- _EXERCISE DETAILS_
Retype the piece of the passage below on gender roles and work-family balance, starting at the words "Update: Tracie Egan" and stopping after the words "kids and housework.".

Nowhere does this tendency to impose gender stereotypes lead to more problems than in the sexist way we treat work-family balance a concern that only women face. Most of the time, men are never assumed to face any kind of choice about how they will sacrifice to have a family, or worse, not expected to sacrifice at all. Unlike women, if they succeed at work, all is more or less well and good. They’re automatically excused when they manifest their learned helplessness at cooking, washing dishes, paying bills, etc, while women still feel intense social pressure to succeed at those things even if they have full-time careers or don’t have that apocryphal female aptitude for grinding chores. I couldn’t possibly describe all the couples my parents’ age in which, even if the man is a natural administrator and the woman is not, the woman is left to shoulder—often poorly and with resentment—domestic responsibilities she’s no good at. The “women’s work” assumption still silently underlies the way we live and think, and the mythology that the man must go out each day to conquer the world continues to shield him from questions and choices that should fairly be addressed to both partners.

They fail to challenge the American idolization of work. So many of these discussions preserve the sacrosanct place of the career in American life, and this is perhaps one of the greatest impediments to actually achieving some sort of workable solution. I appreciate the women in Miller’s story who discovered—surprise, surprise—that jobs and careers are massively, massively overrated in American social life. But everyone in the story, including and especially their husbands, cares too much about work. As both Miller’s subjects and New York Times reporter Michael Winerip admit, being the stay-at-home parent is often lots more fun that schlepping to an office every day. Personally, I’d rather spend any day with kids than co-workers. If we could collectively admit that we often value and commit to work at a far deeper level than it deserves, maybe we wouldn’t be so neurotic about choosing arrangements that make sharing domestic life more natural: working from home, part-time jobs, freelance projects, and occasionally, a few years off when the kids need us most. The world really can wait.

Update: Tracie Egan Morrissey and Jess Grose have solid takedowns of the Miller article and both agree with me that its “weird gender essentialism” is not only made-up bullshit but pretty insulting to men who are great with kids and housework.

- _GIVEN DATA_
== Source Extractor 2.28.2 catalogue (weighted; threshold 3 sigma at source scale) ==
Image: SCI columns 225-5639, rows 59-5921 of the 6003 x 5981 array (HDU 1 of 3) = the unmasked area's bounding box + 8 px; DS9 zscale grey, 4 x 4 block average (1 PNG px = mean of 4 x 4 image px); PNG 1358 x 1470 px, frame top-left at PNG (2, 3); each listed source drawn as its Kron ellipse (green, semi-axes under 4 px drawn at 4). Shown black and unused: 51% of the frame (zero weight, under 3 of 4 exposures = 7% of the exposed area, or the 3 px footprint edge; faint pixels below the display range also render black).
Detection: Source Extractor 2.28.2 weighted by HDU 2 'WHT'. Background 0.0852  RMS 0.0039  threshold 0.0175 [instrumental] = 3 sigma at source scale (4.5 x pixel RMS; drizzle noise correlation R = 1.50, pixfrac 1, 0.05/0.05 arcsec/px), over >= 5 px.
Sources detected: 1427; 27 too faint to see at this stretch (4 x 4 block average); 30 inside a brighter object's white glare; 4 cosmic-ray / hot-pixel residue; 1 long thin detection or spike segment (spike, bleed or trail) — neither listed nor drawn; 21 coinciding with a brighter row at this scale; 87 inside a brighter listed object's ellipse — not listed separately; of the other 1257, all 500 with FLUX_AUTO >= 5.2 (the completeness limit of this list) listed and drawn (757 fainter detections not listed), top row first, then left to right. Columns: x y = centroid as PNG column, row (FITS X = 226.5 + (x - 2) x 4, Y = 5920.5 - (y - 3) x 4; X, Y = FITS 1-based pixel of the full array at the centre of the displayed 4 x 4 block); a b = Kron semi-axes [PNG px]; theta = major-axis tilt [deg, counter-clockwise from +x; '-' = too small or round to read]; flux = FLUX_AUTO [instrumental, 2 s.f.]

- _ANSWER BELOW_
Update: Tracie Egan Morrissey and Jess Grose have solid takedowns of the Miller article and both agree with me that its “weird gender essentialism” is not only made-up bullshit but pretty insulting to men who are great with kids and housework.